▶ **Görevin istediği**
Lütfen Beşiktaş kadrosunun yaş ortalamasını ele alan yazıyı kaldığı yerden sürdürün.

▶ **Kaynak metin**
====
Bu takımın yaşı kaç?
Beşiktaş'ın Ailton transferini nasıl değerlendiriyorsunuz? Ailton iyi bir golcü. Herhalde Schalke'deki şanssız günlerini İstanbul'da yaşamayacak. Beşiktaş'a yararlı bir santrfor olacak. Ama Beşiktaş için sorulması gereken soru Ailton değil, çok daha derin. Nedir o derin soru? Beşiktaş'taki yönetici arkadaşlarım şu vereceğim tabloya iyice bir göz gezdirsinler. Ailton transfer edildi. Santrfora adam bulundu. Henüz ön libero bulunamadı. Şu anda Rıza Hoca ön liberoda Okan Buruk'u deniyor. Ve de son maçta iyi olduğunu söyledi. Şimdi dikkat! Beşiktaş'ın şu andaki ilk 11'ini yaşlarıyla beraber yazıyorum: Cordoba (35) - Kürşat (26), Koray (27), İbrahim Toraman (24) - Tayfur (35), Okan (32) - Ali Tandoğan (28), Tümer (31), İ.Üzülmez (31) - Ailton (32), Youla (24). Bayanlar, baylar; Beşiktaş'ın şu andaki ilk 11'inin yaş ortalaması 29.5; 30'dur. İki tane 35 yaşında futbolcu, iki tane 32 yaşında, iki tane de 31 yaşında olmak üzere altı tane 30 yaşının üzerinde futbolcusu vardır. Şimdi bana birisi cevap versin. Beşiktaş 29-30 yaş ortalamayla oynayan takımla mı şampiyon olacak? Beşiktaş'ta futbol takımının transferini yapan arkadaşların nisbeten yaşlı futbolculara karşı bir zaafı var. Fenerbahçe 24-25 yaşında futbolcuları transfer ederken böylesine bir 11'i başka türlü izah edemiyorum. Arkadaşlar diyecekler ki; "Bu 11 kesin değil. Kadroda ilk 11'e girebilecek diğer oyuncular çok daha genç." Hayır; bu da tam doğru değil. Şimdi kadroda bulunan diğer futbolcuları yaşlarıyla beraber veriyorum: Sergen (33), Ahmed Hassan (30), Veysel (29), Murat Şahin (29), Ali Güneş (27), Ahmet Dursun (27), Adem Dursun (26), Çağdaş (25), Ümit Aydın (25), Gökhan Zan (24), İbrahim Akın (21). Beşiktaş'ın bu kadrosu genç değil, yaşlıdır. Geçen yıl transferde yapılan bazı hatalardan hiç ders alınmamış.
====
▶ **Kayıt kümesi**
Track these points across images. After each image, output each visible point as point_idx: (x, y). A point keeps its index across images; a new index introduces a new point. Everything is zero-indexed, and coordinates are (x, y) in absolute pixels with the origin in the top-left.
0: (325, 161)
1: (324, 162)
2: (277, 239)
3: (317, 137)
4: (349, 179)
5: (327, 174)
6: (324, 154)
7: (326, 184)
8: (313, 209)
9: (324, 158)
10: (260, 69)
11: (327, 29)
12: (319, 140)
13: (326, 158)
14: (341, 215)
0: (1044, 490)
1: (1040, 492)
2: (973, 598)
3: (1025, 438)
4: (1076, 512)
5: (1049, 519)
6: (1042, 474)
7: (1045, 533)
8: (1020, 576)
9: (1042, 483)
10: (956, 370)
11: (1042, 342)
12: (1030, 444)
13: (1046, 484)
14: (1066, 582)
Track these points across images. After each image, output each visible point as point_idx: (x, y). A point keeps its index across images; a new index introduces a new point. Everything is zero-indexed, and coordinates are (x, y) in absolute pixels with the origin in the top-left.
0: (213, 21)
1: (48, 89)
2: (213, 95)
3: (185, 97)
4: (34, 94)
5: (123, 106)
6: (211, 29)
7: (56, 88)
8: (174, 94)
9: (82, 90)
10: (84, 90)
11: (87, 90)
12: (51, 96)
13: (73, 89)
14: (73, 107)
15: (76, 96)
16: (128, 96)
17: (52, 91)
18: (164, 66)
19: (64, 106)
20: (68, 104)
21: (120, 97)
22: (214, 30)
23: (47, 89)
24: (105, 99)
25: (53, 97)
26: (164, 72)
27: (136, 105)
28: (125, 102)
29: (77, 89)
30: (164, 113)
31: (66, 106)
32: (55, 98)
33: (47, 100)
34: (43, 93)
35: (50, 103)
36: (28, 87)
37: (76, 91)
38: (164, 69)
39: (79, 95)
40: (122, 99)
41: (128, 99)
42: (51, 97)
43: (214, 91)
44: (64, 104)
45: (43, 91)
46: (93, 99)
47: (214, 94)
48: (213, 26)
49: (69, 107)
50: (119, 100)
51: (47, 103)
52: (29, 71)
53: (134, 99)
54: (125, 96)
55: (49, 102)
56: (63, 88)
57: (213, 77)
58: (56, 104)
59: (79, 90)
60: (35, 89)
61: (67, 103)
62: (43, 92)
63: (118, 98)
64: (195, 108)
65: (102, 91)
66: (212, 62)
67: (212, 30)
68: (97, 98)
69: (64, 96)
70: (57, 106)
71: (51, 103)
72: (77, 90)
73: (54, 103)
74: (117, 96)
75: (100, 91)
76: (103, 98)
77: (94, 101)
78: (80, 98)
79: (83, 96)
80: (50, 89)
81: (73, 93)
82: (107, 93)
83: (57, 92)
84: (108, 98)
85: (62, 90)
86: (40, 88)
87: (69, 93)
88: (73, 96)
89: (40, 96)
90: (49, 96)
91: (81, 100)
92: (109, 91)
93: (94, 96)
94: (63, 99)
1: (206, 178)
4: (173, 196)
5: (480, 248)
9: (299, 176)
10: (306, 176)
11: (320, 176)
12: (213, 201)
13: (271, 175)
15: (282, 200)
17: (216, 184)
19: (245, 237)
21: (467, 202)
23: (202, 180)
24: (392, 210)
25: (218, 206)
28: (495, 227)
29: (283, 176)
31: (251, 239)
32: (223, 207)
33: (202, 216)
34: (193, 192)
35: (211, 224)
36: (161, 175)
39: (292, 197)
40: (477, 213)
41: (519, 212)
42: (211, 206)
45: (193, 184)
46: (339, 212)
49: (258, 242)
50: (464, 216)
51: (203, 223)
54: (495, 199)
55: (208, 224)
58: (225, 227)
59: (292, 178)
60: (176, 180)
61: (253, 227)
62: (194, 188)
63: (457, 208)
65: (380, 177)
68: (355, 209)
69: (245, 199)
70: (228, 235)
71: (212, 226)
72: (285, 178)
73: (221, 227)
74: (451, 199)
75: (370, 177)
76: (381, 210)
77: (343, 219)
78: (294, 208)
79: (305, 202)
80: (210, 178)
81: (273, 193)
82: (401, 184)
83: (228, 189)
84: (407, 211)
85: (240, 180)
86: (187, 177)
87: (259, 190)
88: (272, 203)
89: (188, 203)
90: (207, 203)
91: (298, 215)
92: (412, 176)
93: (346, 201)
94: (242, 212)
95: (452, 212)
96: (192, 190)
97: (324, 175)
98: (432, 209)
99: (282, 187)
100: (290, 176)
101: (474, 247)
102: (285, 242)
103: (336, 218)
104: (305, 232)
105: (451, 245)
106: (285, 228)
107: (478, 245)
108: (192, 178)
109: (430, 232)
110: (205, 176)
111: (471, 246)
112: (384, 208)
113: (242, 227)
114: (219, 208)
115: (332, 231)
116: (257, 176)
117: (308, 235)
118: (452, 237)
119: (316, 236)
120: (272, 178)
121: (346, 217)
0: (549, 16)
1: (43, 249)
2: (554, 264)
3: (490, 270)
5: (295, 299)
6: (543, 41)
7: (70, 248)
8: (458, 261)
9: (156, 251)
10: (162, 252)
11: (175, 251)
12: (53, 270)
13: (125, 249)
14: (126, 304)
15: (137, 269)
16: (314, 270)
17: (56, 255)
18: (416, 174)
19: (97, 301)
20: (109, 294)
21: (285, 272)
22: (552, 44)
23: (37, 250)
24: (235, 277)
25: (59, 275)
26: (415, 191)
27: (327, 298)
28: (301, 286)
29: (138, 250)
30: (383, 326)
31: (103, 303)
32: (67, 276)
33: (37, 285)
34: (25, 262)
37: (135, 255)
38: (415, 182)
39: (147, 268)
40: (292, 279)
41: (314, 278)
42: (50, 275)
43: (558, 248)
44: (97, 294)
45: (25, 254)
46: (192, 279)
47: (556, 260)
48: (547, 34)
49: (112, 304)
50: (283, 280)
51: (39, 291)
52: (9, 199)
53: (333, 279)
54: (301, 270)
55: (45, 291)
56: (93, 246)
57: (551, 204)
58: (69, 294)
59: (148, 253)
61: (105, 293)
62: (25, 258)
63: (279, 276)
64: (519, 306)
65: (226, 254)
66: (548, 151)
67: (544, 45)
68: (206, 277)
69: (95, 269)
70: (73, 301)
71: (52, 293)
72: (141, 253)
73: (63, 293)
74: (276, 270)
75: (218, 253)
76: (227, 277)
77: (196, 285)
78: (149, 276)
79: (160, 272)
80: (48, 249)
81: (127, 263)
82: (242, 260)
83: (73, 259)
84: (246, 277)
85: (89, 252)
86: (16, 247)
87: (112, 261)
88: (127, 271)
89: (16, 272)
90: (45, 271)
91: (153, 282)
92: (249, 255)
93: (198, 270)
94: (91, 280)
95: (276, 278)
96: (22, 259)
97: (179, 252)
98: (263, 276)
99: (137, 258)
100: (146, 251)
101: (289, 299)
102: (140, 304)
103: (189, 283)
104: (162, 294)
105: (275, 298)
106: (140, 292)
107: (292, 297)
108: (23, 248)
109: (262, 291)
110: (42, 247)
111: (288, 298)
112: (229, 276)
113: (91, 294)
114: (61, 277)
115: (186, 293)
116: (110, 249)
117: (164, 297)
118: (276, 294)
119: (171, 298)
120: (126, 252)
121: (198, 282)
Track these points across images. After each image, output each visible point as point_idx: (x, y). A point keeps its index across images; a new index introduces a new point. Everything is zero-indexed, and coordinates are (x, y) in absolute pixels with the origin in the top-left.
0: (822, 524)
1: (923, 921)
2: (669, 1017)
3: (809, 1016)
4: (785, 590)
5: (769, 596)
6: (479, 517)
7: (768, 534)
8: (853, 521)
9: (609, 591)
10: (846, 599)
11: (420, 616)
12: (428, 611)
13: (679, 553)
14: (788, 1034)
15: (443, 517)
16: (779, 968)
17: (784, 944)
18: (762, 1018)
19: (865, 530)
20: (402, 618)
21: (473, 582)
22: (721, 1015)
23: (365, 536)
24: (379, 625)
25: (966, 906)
====
▶ **Alıştırma yanıtı**
Siz de yönetimdeydiniz. Geçen yıl transferlerde ne hata vardı? Geçen yıl Beşiktaş için çok ağır bir dönemdi. Bugün üstünden zaman geçtiği için o günler tam anlaşılamaz. Beşiktaş, 11 puan farktan bir şampiyonluğu elleriyle Fenerbahçe'ye teslim etmiş, başkan ve yönetim kurulu istifa etmiş, olağanüstü kongre yapılmıştı. Camia, Beşiktaş'ın büyük olduğunu o anda göreceği hareketleri arzuluyordu. 11 puan farktan kaybedilen şampiyonluktan sonra camianın Beşiktaş'ın büyüklüğünü görmek istemesi doğaldı, insaniydi. Real Madrid'in teknik direktörü getirilirken, İbrahim Toraman Fenerbahçe'nin elinden kapılırken, İnter'den Okan Buruk alınırken bu duygular rol oynadı. O günün teknik direktörsüz yapılan transferlerinde bazı hatalar olsa da bunlar anlaşılabilirdi. Ama bugün Beşiktaş olağanüstü günler geçirmiyor. Geçen senenin ikinci yarısından hocasını almış oturtmuş, takıma nisbeten bir disiplin ve fizik gücü gelmiş. Şimdi burada yapılması gereken şey genç, yaratıcı, yırtıcı futbolcularla takıma gençlik aşısı yapmak, fizik tempoyu artıracak, savaşçı, genç futbolcuları ilk 11'de belirli yerlere monte etmek. Beşiktaş yönetiminin vizyonu bu olmalı.
G.Saray yönetimini nasıl buluyorsunuz? G.Saray yönetimindekiler benim dostum. Üstelik ben G.Saraylı değilim. Biri çıkıp, "G.Saraylı değilsin. Niye bu kadar G.Saray'ı düşünüyorsun?" demesin diye diğer camialara eleştirilerimi Beşiktaş'tan daha dikkatli yaparım. Sonuçta Beşiktaş benim kulübüm. Yöneticiliğini yapmışım. 40 senedir Beşiktaşlıyım. Beşiktaş'ı eleştirirken kimse arkasında bir başka düşünce aramaz. Ama G.Saray, F.Bahçe öyle değil. Onun için çok dikkatli söyleyeyim: Bu G.Saray taraftarını bu kadar üzmeye kimsenin hakkı yok.